Ghrelin and Functional Dyspepsia

Food consumption is supposed to affect the onset of functional gastrointestinal disorder (FGID), particularly functional dyspepsia (FD). Many secretory fluids and digestive enzymes are secreted from digestive organs in response to food consumption and are then combined with the crushed and mixed food and transported, thereby inducing gastrointestinal motility. Gastrointestinal hormones are active substances that promote these digestive and absorptive functions.
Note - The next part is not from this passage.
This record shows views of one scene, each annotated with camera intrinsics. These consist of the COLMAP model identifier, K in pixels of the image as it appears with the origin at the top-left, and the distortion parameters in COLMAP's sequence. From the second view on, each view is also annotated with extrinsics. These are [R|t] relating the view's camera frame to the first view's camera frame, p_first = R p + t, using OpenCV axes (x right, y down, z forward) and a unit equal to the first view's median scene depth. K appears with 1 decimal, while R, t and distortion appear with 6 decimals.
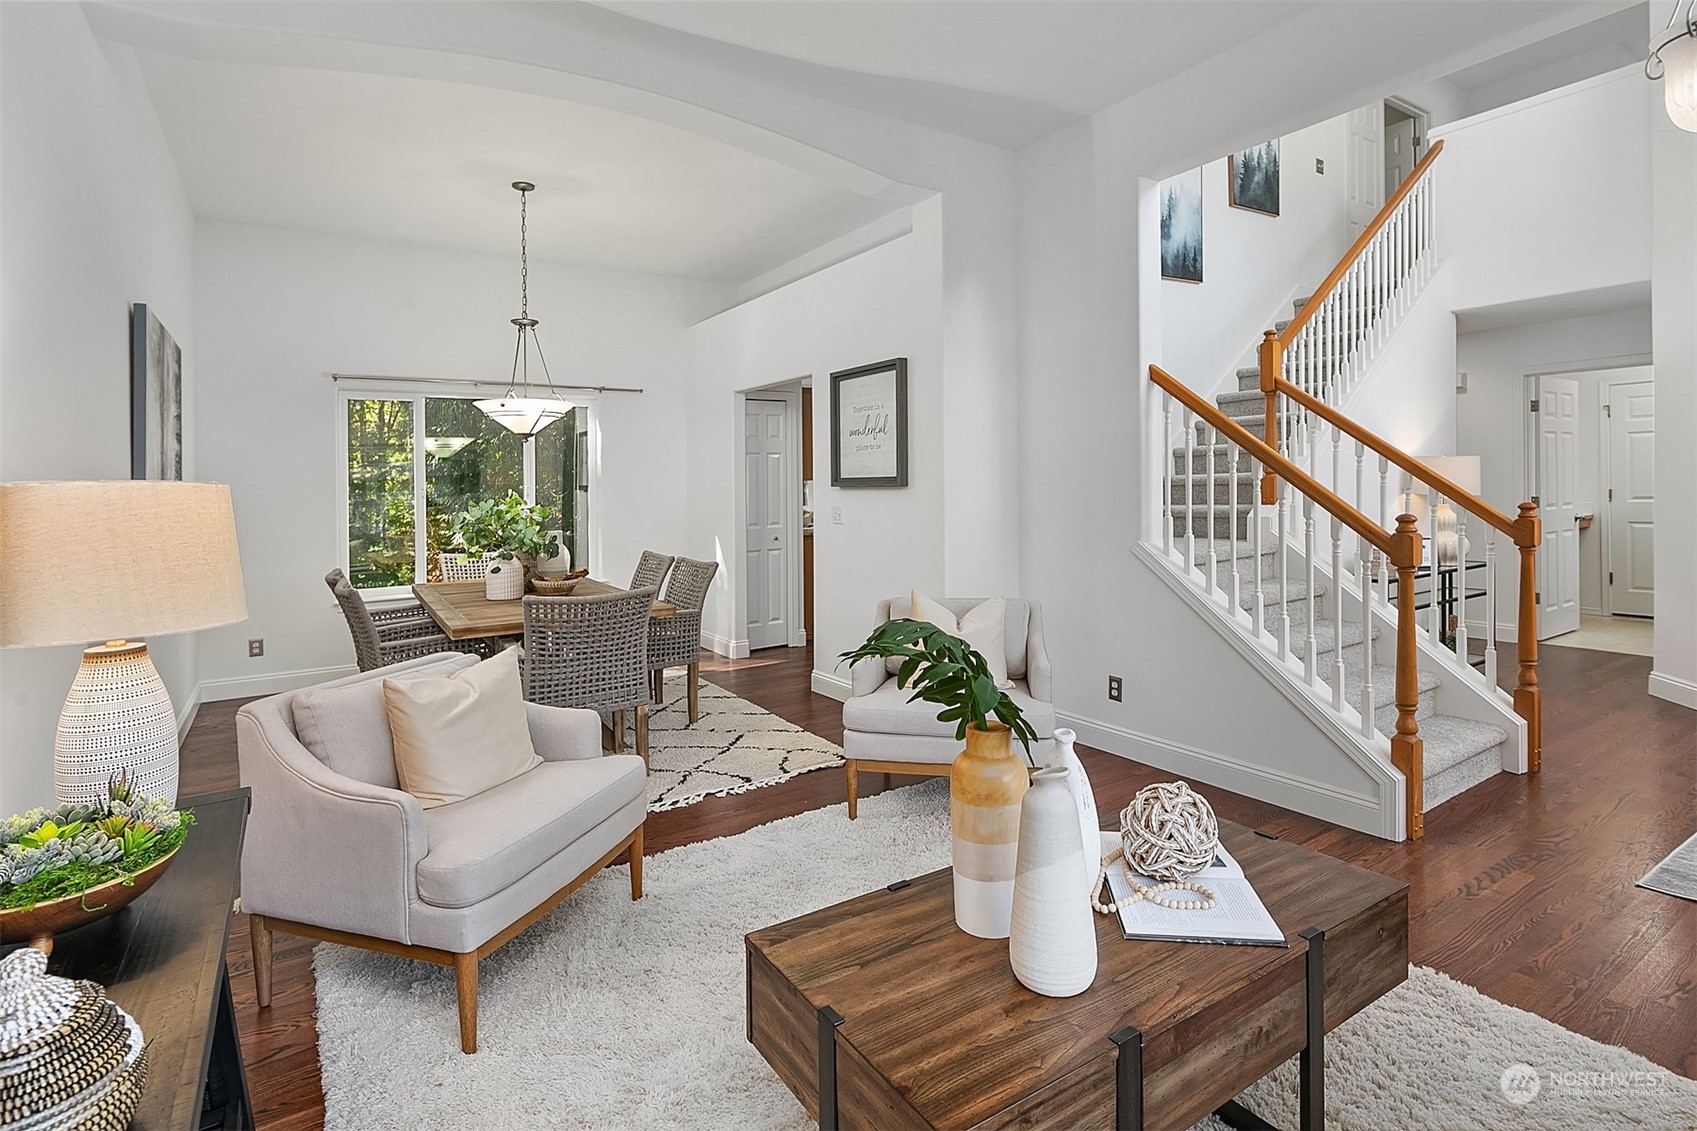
lens RADIAL K [[827.5, 0, 846.7], [0, 827.5, 501.2], [0, 0, 1]] dist [0.002426, -0.002829]
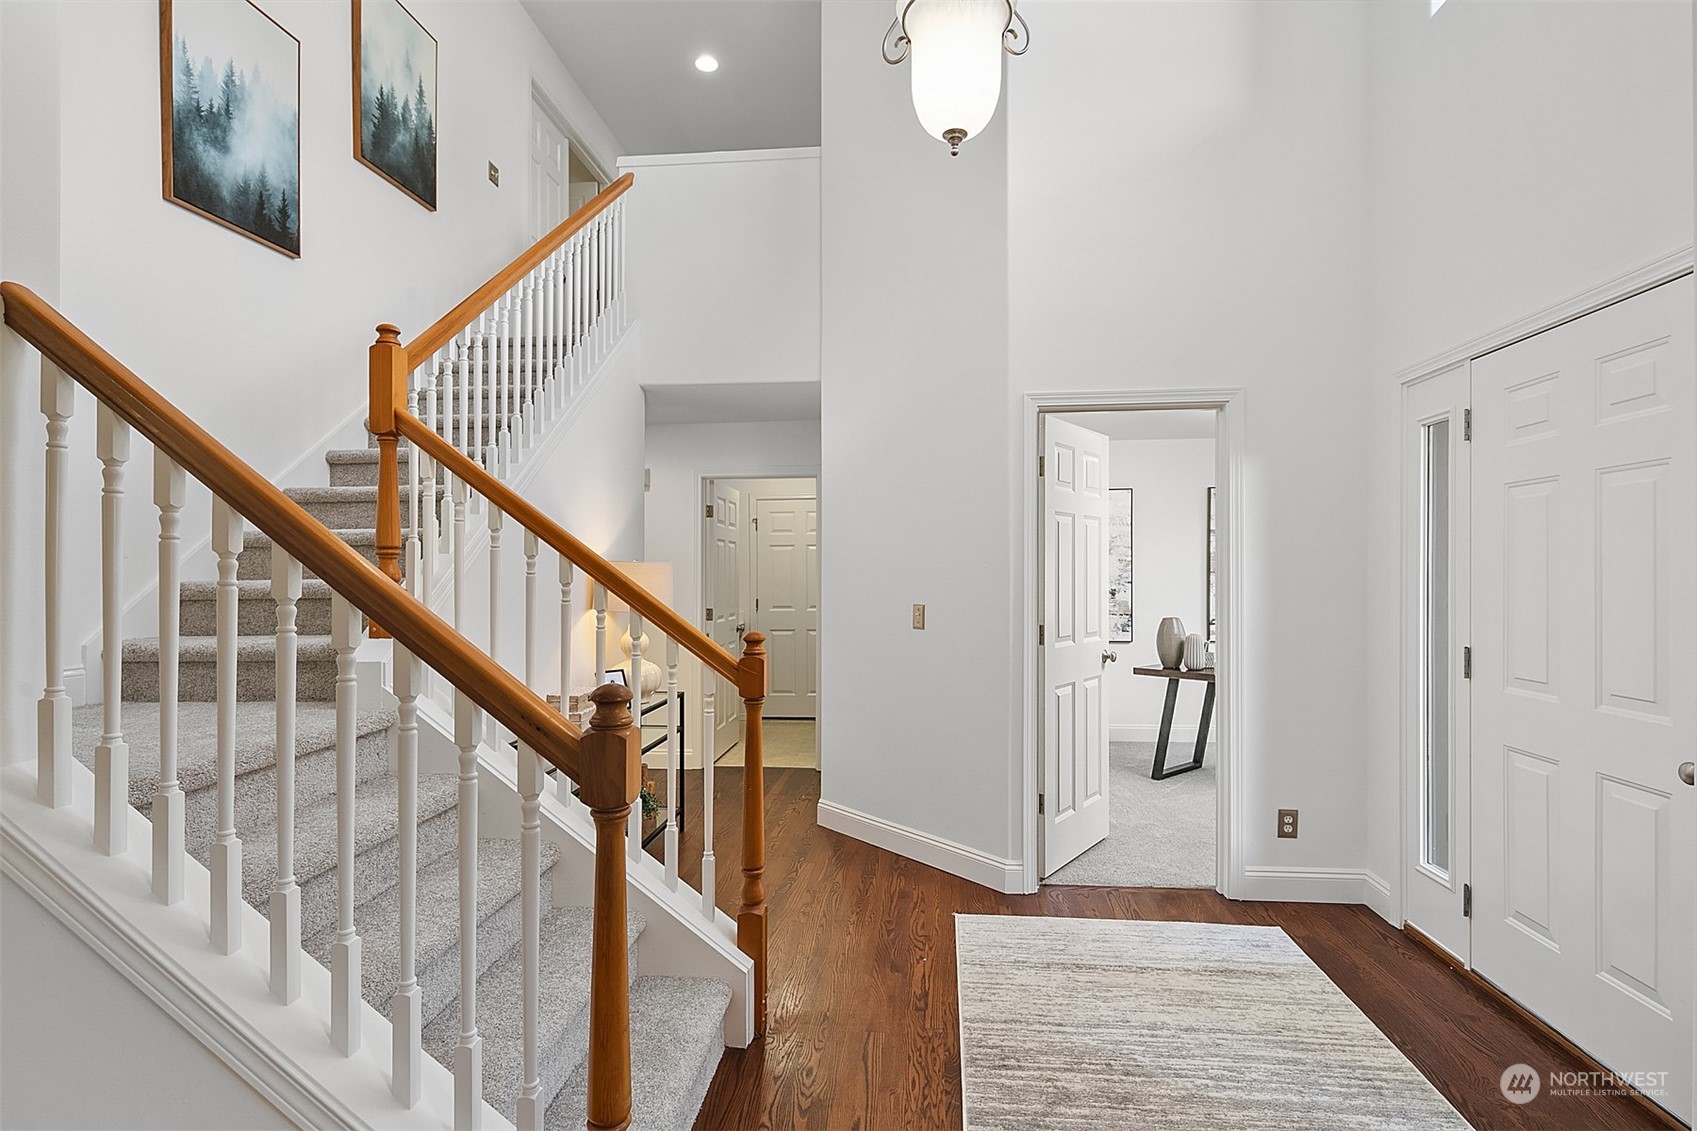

Furthermore, in recent years, many gastrointestinal hormones were found to have appetite-regulatory activity, and the abnormal secretion of gastrointestinal hormones and changes in their physiological activity have been suggested to contribute to FD onset. Although some gastrointestinal hormones have anorexic effects, only ghrelin have an orexigenic action and it also stimulates gastric motility. This short review presents the physiological activity of ghrelin as well as the regulatory mechanisms underlying appetite, acid secretion, and gastric motility via the brain–gut axis. In this review, we present the action of ghrelin on the secretion of gastric acid and its mechanism. We found that histamine mediates the stimulatory action of ghrelin on acid secretion through the mechanism based on brain–gut axis. Furthermore, we discussed the relationship between FD and ghrelin, and pathophysiology for FD in the state of stress that was simulated through animal experiments with intracerebroventricular (icv) injection of stress-related peptide urocortin 1 (UCN1). Our study has elucidated that UCN1 decreases plasma ghrelin level through CRF receptor 2. The inhibition of ghrelin secretion is mediated by sympathetic nerve through α2-adrenergic receptor in periphery. The mechanism may explain pathophysiology for FD inducing dyspepsia symptoms such as abdominal distension, fullness, and anorexia.